**DOCUMENTO FUENTE:**
....
Tal vez otra ilustración
nos muestre esto más claramente todavía. Contemplen a Elías junto a los
sacerdotes de Baal en el Carmelo. La prueba escogida para decidir la elección
de Israel era esta: ‘el Dios que respondiere por medio de fuego, ése sea Dios’.
Los sacerdotes de Baal invocaron en vano la llama celestial. Elías está
confiado en que descenderá sobre su sacrificio, pero también está seriamente
decidido a conseguir que los falsos sacerdotes y que el pueblo vacilante no
imaginaran que él mismo había producido el fuego. Resuelve dejar muy en claro
que no hay ningún artificio humano, ninguna astucia o maniobra en el asunto.
Debe ser notorio que la llama es del Señor y sólo del Señor. Recuerden la
rigurosa instrucción del profeta: “Llenad cuatro cántaros de agua, y derramadla
sobre el holocausto y sobre la leña. Y dijo: Hacedlo otra vez; y otra vez lo
hicieron. Dijo aún: Hacedlo la tercera vez; y lo hicieron la tercera vez, de
manera que el agua corría alrededor del altar, y también se había llenado de
agua la zanja”. No podía haber allí fuegos latentes. Si hubiese habido
combustibles o productos químicos con el propósito de producir fuego a la manera
de los engañadores de la época, todos ellos se habrían mojado o dañado. Cuando
nadie podía imaginar que el hombre pudiera hacer arder el sacrificio, entonces
el profeta alzó sus ojos al cielo y comenzó a impetrar y cayó fuego de Jehová y
consumió el holocausto, la leña, las piedras del altar y el polvo, y aun lamió
el agua que había en la zanja. Viéndolo todo el pueblo, se postró y dijo:
“¡Jehová es el Dios, Jehová es el Dios!” Si el Señor tiene el propósito de
bendecirnos grandemente en esta iglesia, podría enviarnos la prueba de derramar
el agua una vez, dos veces y tres veces; podría desalentarnos, afligirnos,
probarnos y abatirnos, hasta que todos vean que no es por el predicador, que no
es por la organización, que no es por el hombre, sino que es enteramente por
Dios, el Alfa y
De esta manera les he mostrado
que para disfrutar de un exitoso tiempo de oración, lo mejor es comenzar con la
confesión de que estamos afligidos y menesterosos.
II. En
segundo lugar, una vez que el alma se ha librado de todo el peso del mérito y
de la autosuficiencia, procede a orar, y tenemos ante nosotros UN ALMA QUE
RAZONA. “Yo estoy afligido y menesteroso; apresúrate a mí, oh Dios. Ayuda mía y
mi libertador eres tú; oh Jehová, no te detengas”. El lector cuidadoso
advertirá, sólo en este versículo, cuatro argumentos.
Sobre este tópico me
gustaría comentar que es un hábito de Fe, cuando está orando, usar argumentos.
....
**MATERIAL MOSTRADO:**

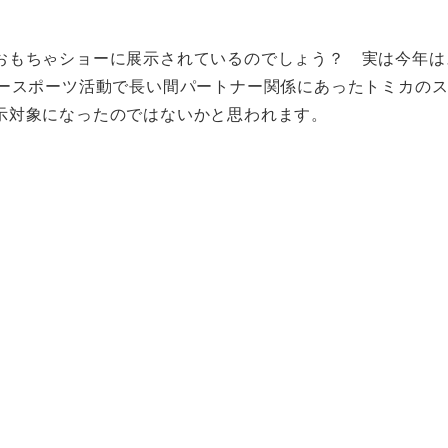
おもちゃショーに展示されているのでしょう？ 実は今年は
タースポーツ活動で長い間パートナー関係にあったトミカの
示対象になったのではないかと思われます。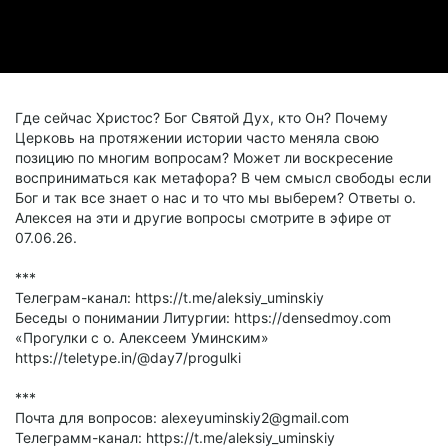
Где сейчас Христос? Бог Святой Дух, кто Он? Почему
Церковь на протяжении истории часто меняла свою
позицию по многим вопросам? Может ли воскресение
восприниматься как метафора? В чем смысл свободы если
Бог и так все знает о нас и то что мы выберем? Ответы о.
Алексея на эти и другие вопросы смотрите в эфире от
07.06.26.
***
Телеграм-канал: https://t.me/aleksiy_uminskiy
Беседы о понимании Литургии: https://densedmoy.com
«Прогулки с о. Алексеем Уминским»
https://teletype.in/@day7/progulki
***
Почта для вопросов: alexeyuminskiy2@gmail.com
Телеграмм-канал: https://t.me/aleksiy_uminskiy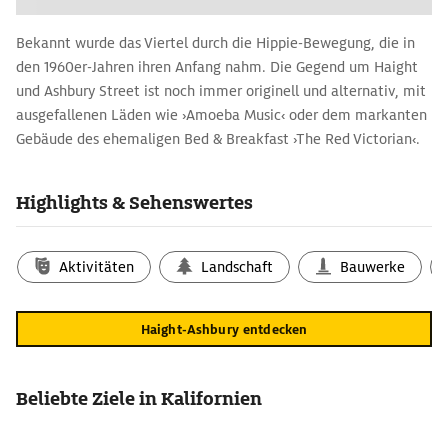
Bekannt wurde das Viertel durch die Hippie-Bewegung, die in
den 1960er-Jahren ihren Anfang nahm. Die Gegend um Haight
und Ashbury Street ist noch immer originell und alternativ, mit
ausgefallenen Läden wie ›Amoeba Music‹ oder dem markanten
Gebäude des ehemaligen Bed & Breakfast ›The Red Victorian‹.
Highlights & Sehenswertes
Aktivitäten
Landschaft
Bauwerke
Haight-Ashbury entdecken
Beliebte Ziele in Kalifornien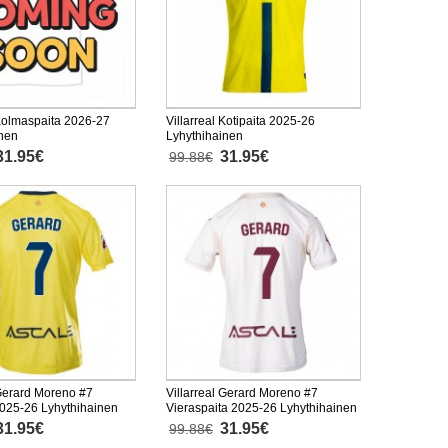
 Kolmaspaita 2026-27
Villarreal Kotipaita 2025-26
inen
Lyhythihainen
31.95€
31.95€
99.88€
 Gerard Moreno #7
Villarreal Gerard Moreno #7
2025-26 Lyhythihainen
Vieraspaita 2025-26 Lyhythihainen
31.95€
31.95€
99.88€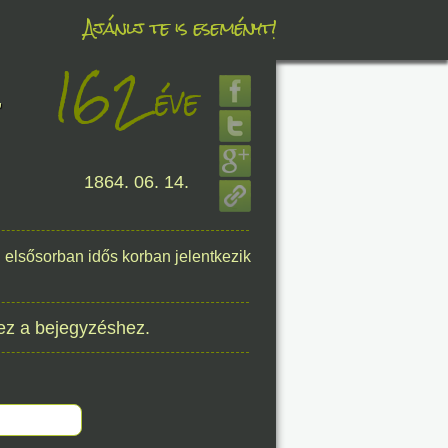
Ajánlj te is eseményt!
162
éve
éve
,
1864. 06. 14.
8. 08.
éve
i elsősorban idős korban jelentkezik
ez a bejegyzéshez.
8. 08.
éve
....
**TU OBJETIVO:**
Contesta estas preguntas con la información del documento fuente:
(a) ¿Cuántas veces se derramó agua sobre el holocausto y la leña por orden del profeta?
(b) ¿Qué exclamó el pueblo al ver lo que hizo el fuego de Jehová?
(c) ¿Cuántos argumentos advertirá el lector cuidadoso en el versículo que comienza con "Yo estoy afligido y menesteroso"?

**RESPUESTA A LA TAREA:**
(a) Tres veces.
(b) "¡Jehová es el Dios, Jehová es el Dios!"
(c) Cuatro.